Put differently: transitive drift is something only the use of a lockfile can stop, not the notation in our package.json. Removing carets restricts automatic minor updates of direct dependencies, but to control transitives you need either a lockfile or a mechanism that operates over the entire tree, such as yarn’s resolutions field.

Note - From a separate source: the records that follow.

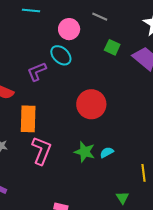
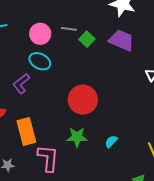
gray line: (100, 17) -> (69, 29), moved
green square: (112, 47) -> (87, 39), turned 35
green star: (85, 152) -> (77, 137), moved

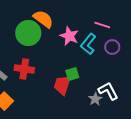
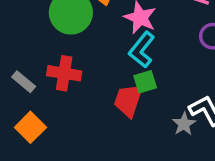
cyan L-shape: (88, 44) -> (142, 50), moved

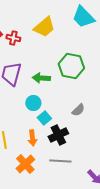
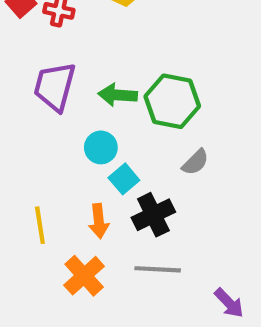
green hexagon: (71, 66) -> (172, 101), moved

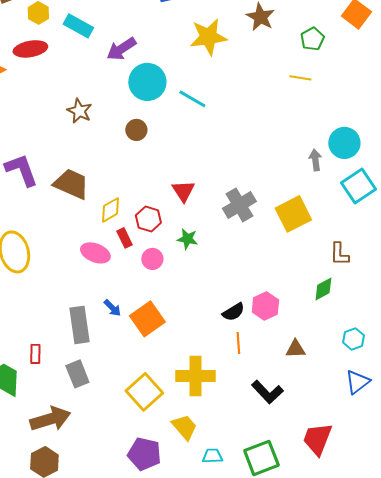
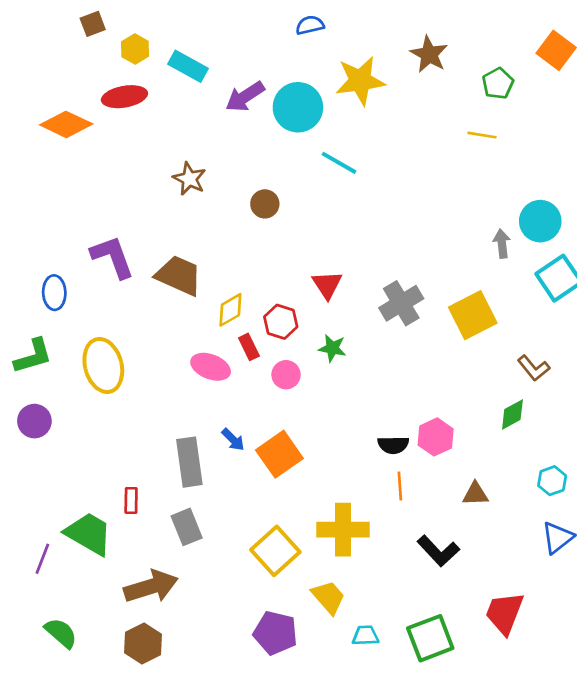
cyan circle: (147, 82) -> (298, 107), moved
brown L-shape: (339, 254) -> (534, 368), turned -40
black semicircle: (233, 312) -> (393, 445), turned 30

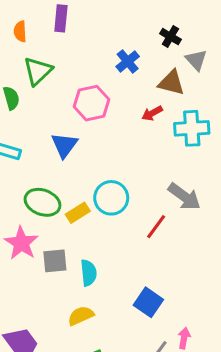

This is something that’s hard to notice in calm times and only surfaces when an incident hits. As long as the lockfile is working, the tree is reproduced exactly, so carets look harmless on the surface — even though the ranges are wide open underneath.

Summary

This incident started with one missing line in the Dockerfile, was triggered by a new patch publish on the external registry, and brought down the build. Here’s the timeline once more:

  1. The Dockerfile didn’t copy yarn.lock into the build context.
  2. yarn install --frozen-lockfile effectively becomes a fresh resolve when no lockfile is present.
  3. On most days, by luck, the dependency tree happened to be “same as yesterday.” But once the registry shifts, the tree shifts with it.
  4. The js-cookie maintainer changed engines from >=14 to >=20 in a patch release (3.0.6).
  5. Our caret (more precisely, a transitive’s caret) matched that patch → fresh resolve pulled it in and tried to install.
  6. The engine check failed on Node 18 → production deploy halted.

The essence of the fix is two lines: include the lockfile in the build context, and force its use with --frozen-lockfile. Doing just this closes the conduit through which external whims can shake our build. It’s a separate layer from how you choose to use carets.

Semver is the maintainer’s promise; the caret is our expression of trust in that promise. Both ultimately rest on human judgment, so they can break by nature — and the lockfile is the last safety net protecting our build when they do.